In recent years, archaeologists have started using Lidar to map the height of features on the ground. One of the largest, most recent surveys helped archeologists determine that the Mayan civilization may have been much larger and more tightly populated than thought before. Lidar helped the scientists cover 2,000 kilometers in a relatively short period of time. Covering that much land by hand, using ground penetrating radar, would have taken decades. But Lidar’s usefulness doesn’t stop there.

There are also multiple types of Lidar, including flash lidar and phase array lidar.

As posted on digitaltrends.com, “Flash is basically where you have a light source and that light source floods the entire field of view one time using a pulse. A time-of-flight imager receives that light and is able to paint the image of what it sees.” Lidar can be thought of as a camera that sees distance rather than color. The downfall of flash lidar is the expense. It requires huge bursts of energy and expensive imagers made from gallium-arsenide to capture the light. These imagers can cost upwards of $200,000. Fortunately, a close cousin of lidar known as the phased array, is a brilliant workaround. It can broadcast radio waves in any direction using a microscopic array of individual antennas synced together. By monitoring the timing — or phase — between each antenna broadcasting its signal, engineers can “steer” one signal in a specific direction. This is the first step in using lidar for autonomous vehicles.

Electromechanical lidar, like what would be used in autonomous vehicles, can run for 1,000 to 2,000 hours before needing replaced. But, since the average American spends 293 hours in his or her car each year, most people would end up replacing the lidar before their tires. Also, Lidar can’t do it alone: it can’t read signs since they’re flat; the systems can be disrupted easily by limited visibility (heavy snow, fog, or something else obstructing the unit’s view). So, to work in a vehicle, lidar has to work together with other systems: its cousins’ radar and ultrasound (a form of sonar) and ordinary visible-light cameras help Lidar. The cameras may read a “bump” sign on its own, but cameras are slow to process information and might not realize the sign is there until it’s too late.
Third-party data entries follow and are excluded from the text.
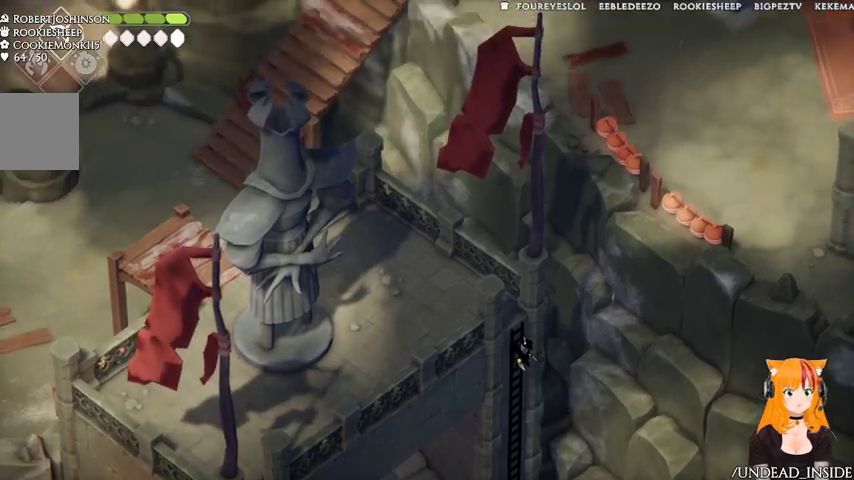
Gameplay with a controller (Xbox layout); each line is a JSON object with the inputs held at the frame after it (dt_ms = milliseconds from this image to that frame). "events" lists button and stick changes between this image and that frame as [ms after this image, input, new state], when the widget could be followed in between. Not read: DPAD_UP L2 L3 R3.
{"dt_ms": 500, "buttons": ["R2"], "left_stick": "up", "right_stick": "up-left", "events": [[433, "R2", "down"]]}
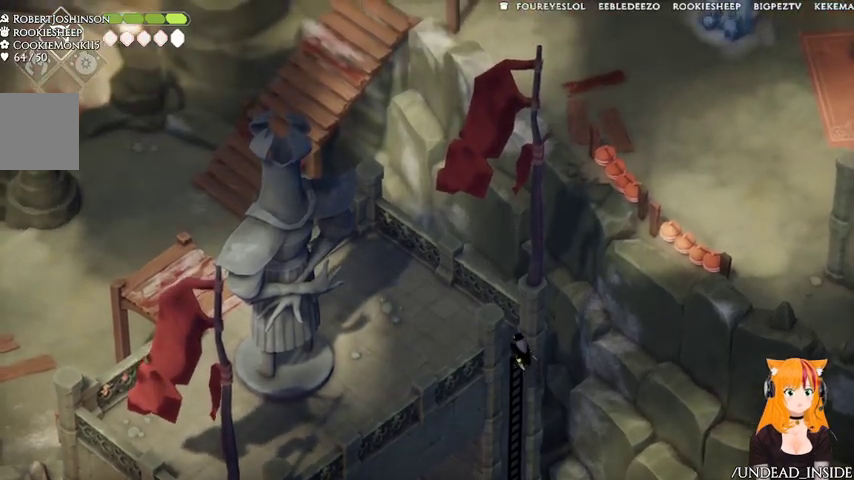
{"dt_ms": 500, "buttons": [], "left_stick": "up-left", "right_stick": "up-left"}
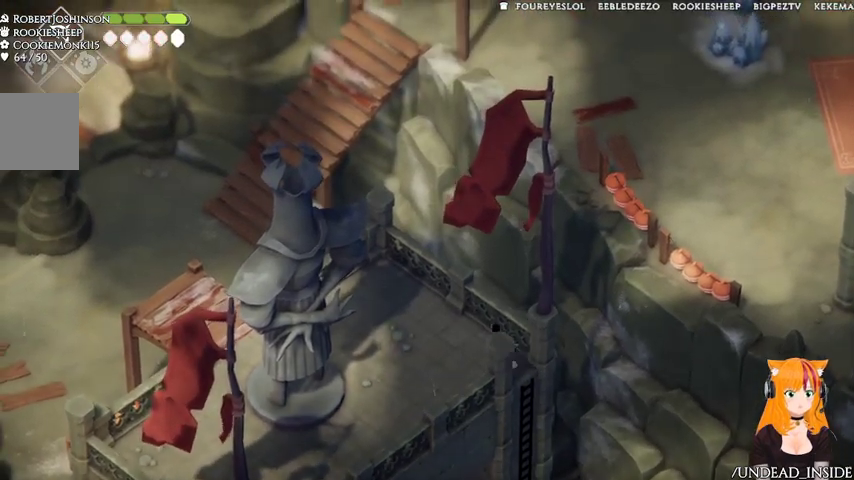
{"dt_ms": 500, "buttons": [], "left_stick": "left", "right_stick": "up-left", "events": [[233, "left_stick", "left"]]}
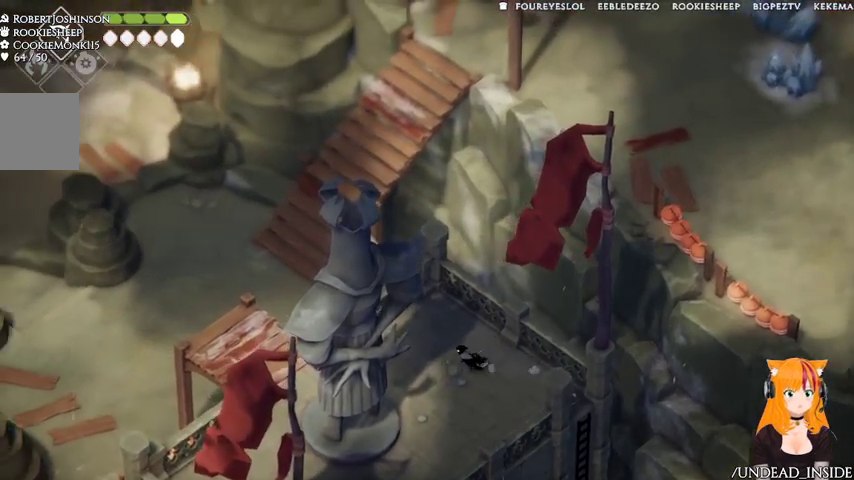
{"dt_ms": 500, "buttons": [], "left_stick": "left", "right_stick": "up-left", "events": []}
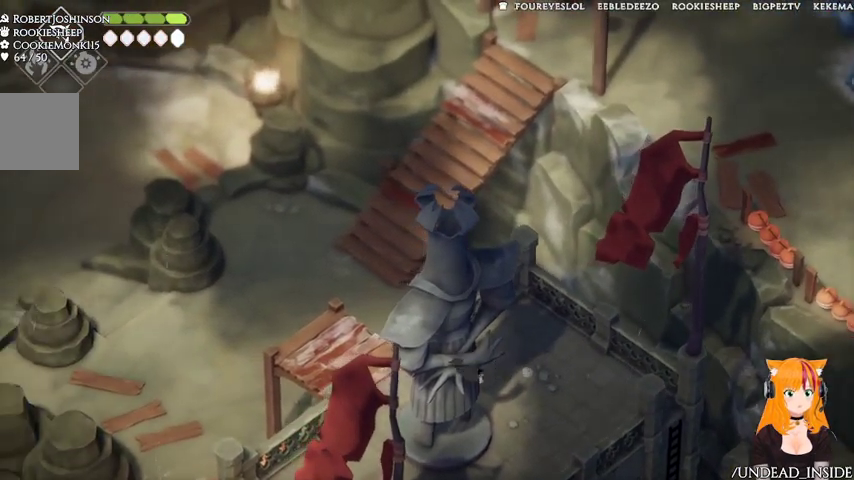
{"dt_ms": 1000, "buttons": [], "left_stick": "up", "right_stick": "center"}
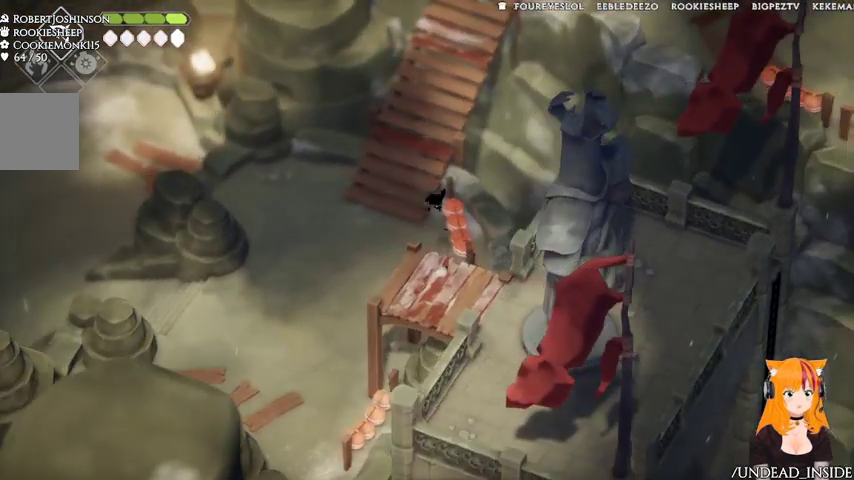
{"dt_ms": 1000, "buttons": [], "left_stick": "center", "right_stick": "center"}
Dr. Seth Horowitz is using the way bats process sound as the key to unlocking a new class of assistive devices that could allow blind people to navigate the world with unparalleled freedom. He hopes to achieve more than early devices that were no more than indicators that warned the user of objects or obstructions nearby. The first models designed in laps gave users too much detail, had bulky battery packs, and could not distinguish between size of an objects and its composition (was it a large body of water or a small curb?) While Lidar may be the next wave of the technological future for developing autonomous vehicles, aiding the blind in reading their environment with sound, and increasing archeologists’ ability to map the past, there are still many concerns with its limitations and costs.

Conclusion

Mammals around the globe still use echolocation every day for navigating their environments. While primitive echolocation led to sonar, radar, and now Lidar, Lidar’s use in archeology is the most comprehensive example of its value. In order to be used safely in autonomous cars, Lidar alone cannot do the job. It must still rely on cameras and radar, as well as an on-board computer to compile the incoming data in microseconds. Scientists still have lots of innovation, development, and testing to do before Lidar can be safely used to drive autonomous vehicles. And there are still more problems that Lidar may yet be the solution for.